_What is being asked:_ Select from the records below every line that has the word "female" in it.

_Excerpted records:_

----------

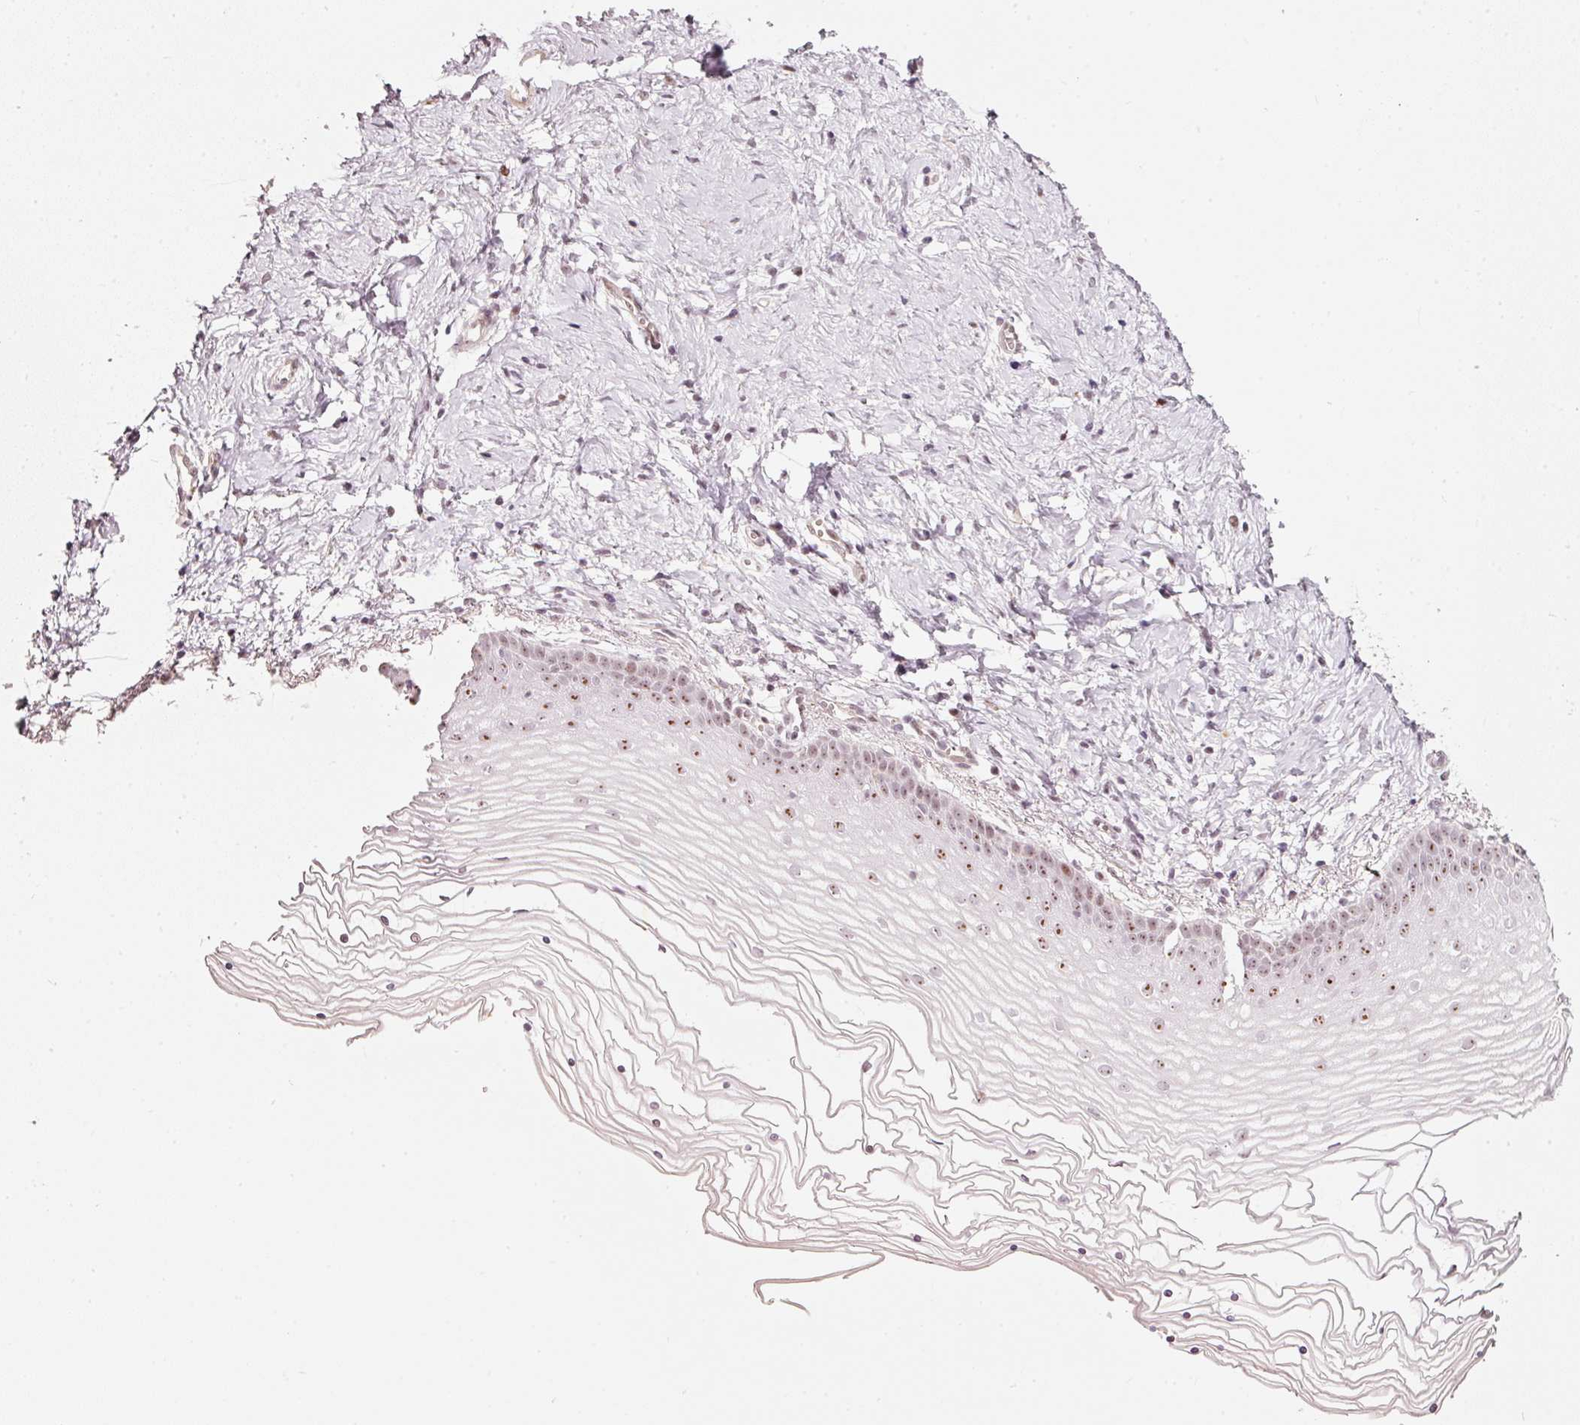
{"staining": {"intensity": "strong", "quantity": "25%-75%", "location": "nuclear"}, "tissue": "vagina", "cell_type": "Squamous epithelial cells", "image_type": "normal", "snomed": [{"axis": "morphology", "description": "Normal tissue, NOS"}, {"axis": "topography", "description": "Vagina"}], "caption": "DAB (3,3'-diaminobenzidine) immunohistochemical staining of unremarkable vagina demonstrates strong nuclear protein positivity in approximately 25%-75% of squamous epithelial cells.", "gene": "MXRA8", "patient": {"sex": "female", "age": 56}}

----------

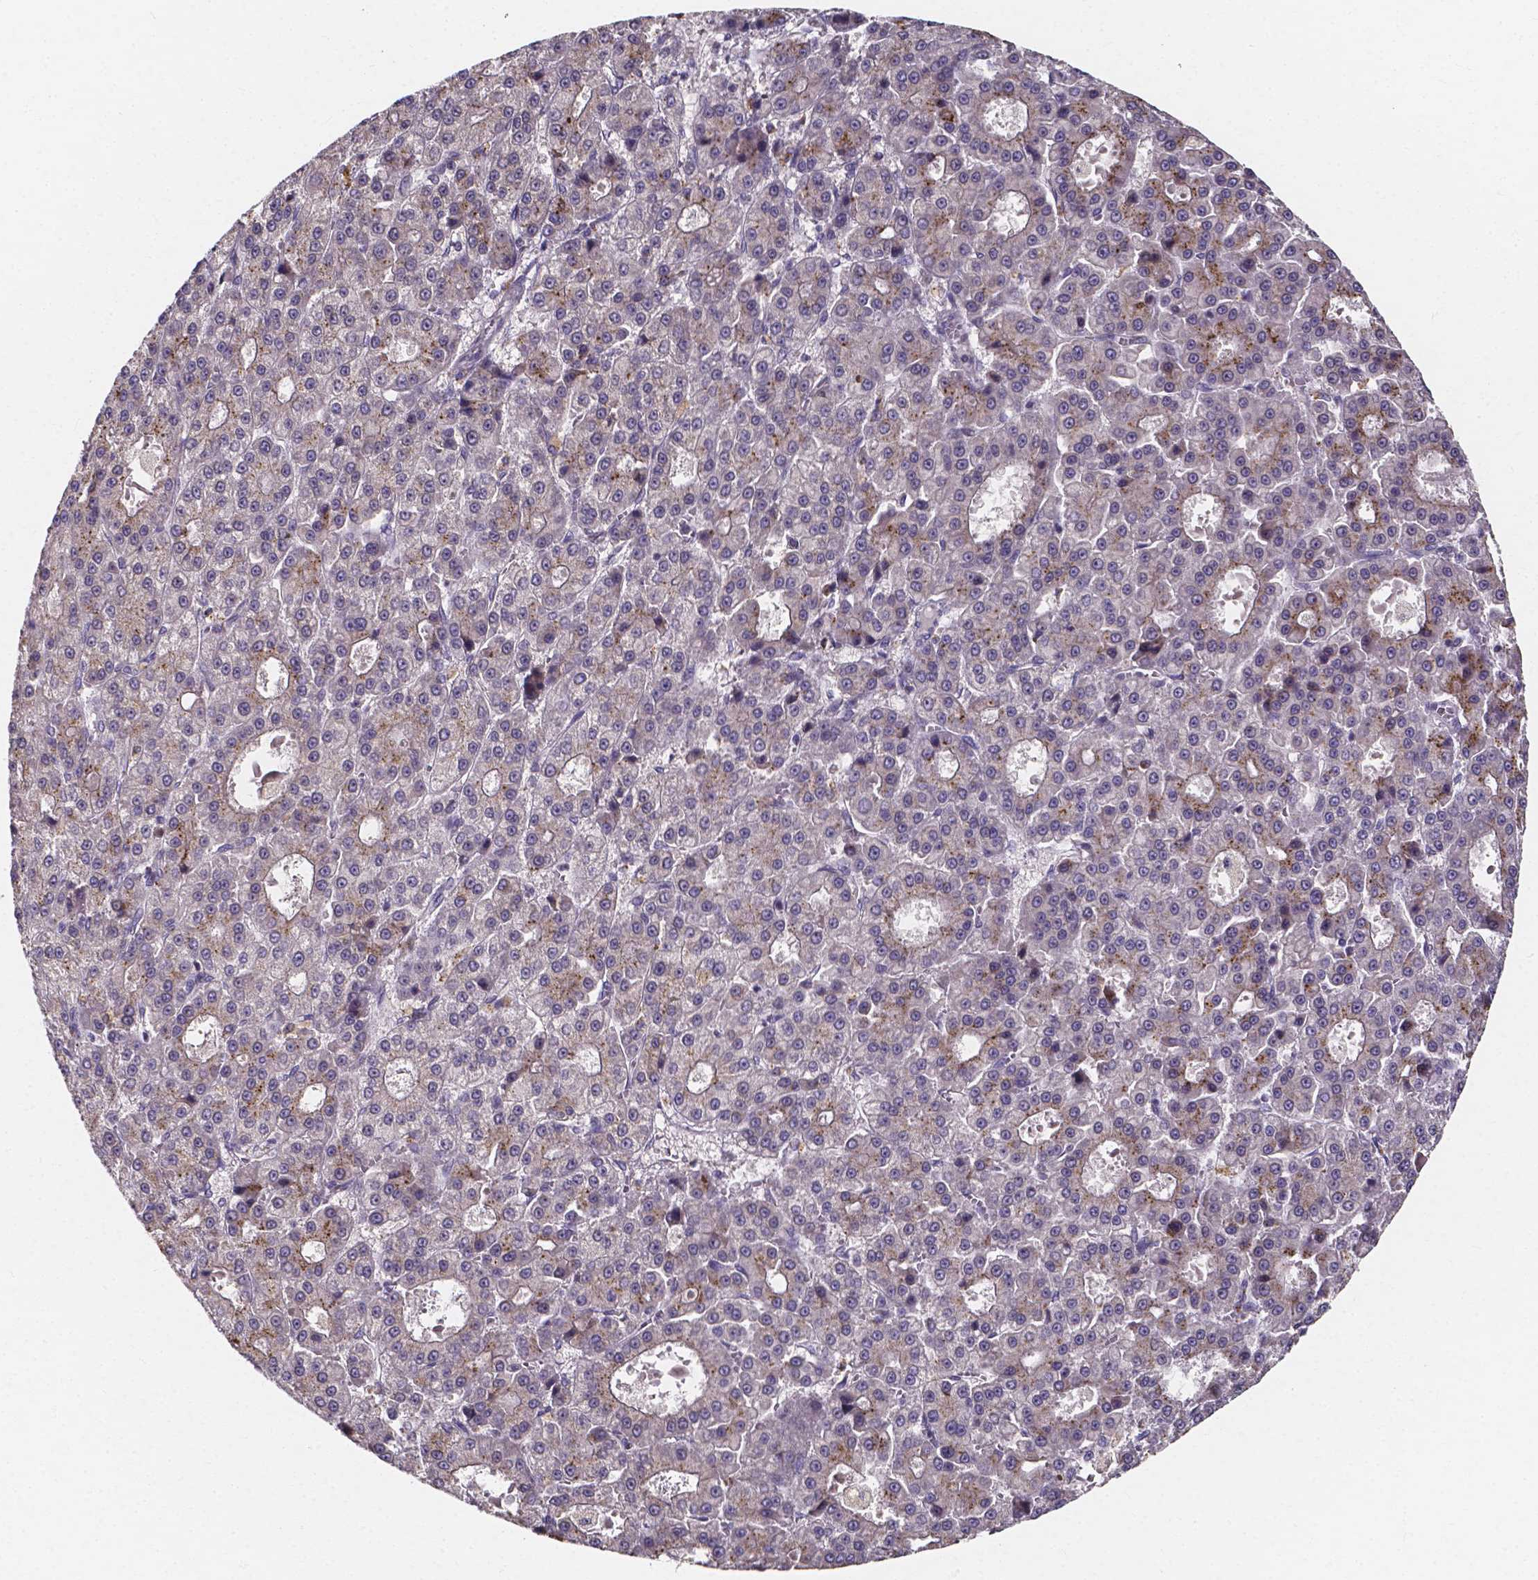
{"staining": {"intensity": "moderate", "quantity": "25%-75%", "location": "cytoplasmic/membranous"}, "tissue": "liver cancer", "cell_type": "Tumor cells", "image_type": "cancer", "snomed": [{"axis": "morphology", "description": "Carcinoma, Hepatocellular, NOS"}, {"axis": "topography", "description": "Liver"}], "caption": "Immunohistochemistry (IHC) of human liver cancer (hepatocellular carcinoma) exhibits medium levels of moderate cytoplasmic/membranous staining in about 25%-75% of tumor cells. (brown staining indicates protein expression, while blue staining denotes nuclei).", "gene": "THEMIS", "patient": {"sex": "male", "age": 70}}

----------

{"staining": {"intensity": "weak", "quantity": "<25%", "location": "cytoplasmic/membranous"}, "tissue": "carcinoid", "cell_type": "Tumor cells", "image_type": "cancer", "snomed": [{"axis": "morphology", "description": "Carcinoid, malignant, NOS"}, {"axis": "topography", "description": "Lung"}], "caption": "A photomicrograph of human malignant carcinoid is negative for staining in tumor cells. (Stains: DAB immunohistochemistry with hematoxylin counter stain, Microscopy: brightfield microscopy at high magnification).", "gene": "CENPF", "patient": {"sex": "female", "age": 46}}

----------

_Written response:_
{"staining": {"intensity": "strong", "quantity": "25%-75%", "location": "nuclear"}, "tissue": "vagina", "cell_type": "Squamous epithelial cells", "image_type": "normal", "snomed": [{"axis": "morphology", "description": "Normal tissue, NOS"}, {"axis": "topography", "description": "Vagina"}], "caption": "DAB (3,3'-diaminobenzidine) immunohistochemical staining of unremarkable vagina demonstrates strong nuclear protein positivity in approximately 25%-75% of squamous epithelial cells.", "gene": "MXRA8", "patient": {"sex": "female", "age": 56}}
{"staining": {"intensity": "weak", "quantity": "<25%", "location": "cytoplasmic/membranous"}, "tissue": "carcinoid", "cell_type": "Tumor cells", "image_type": "cancer", "snomed": [{"axis": "morphology", "description": "Carcinoid, malignant, NOS"}, {"axis": "topography", "description": "Lung"}], "caption": "A photomicrograph of human malignant carcinoid is negative for staining in tumor cells. (Stains: DAB immunohistochemistry with hematoxylin counter stain, Microscopy: brightfield microscopy at high magnification).", "gene": "CENPF", "patient": {"sex": "female", "age": 46}}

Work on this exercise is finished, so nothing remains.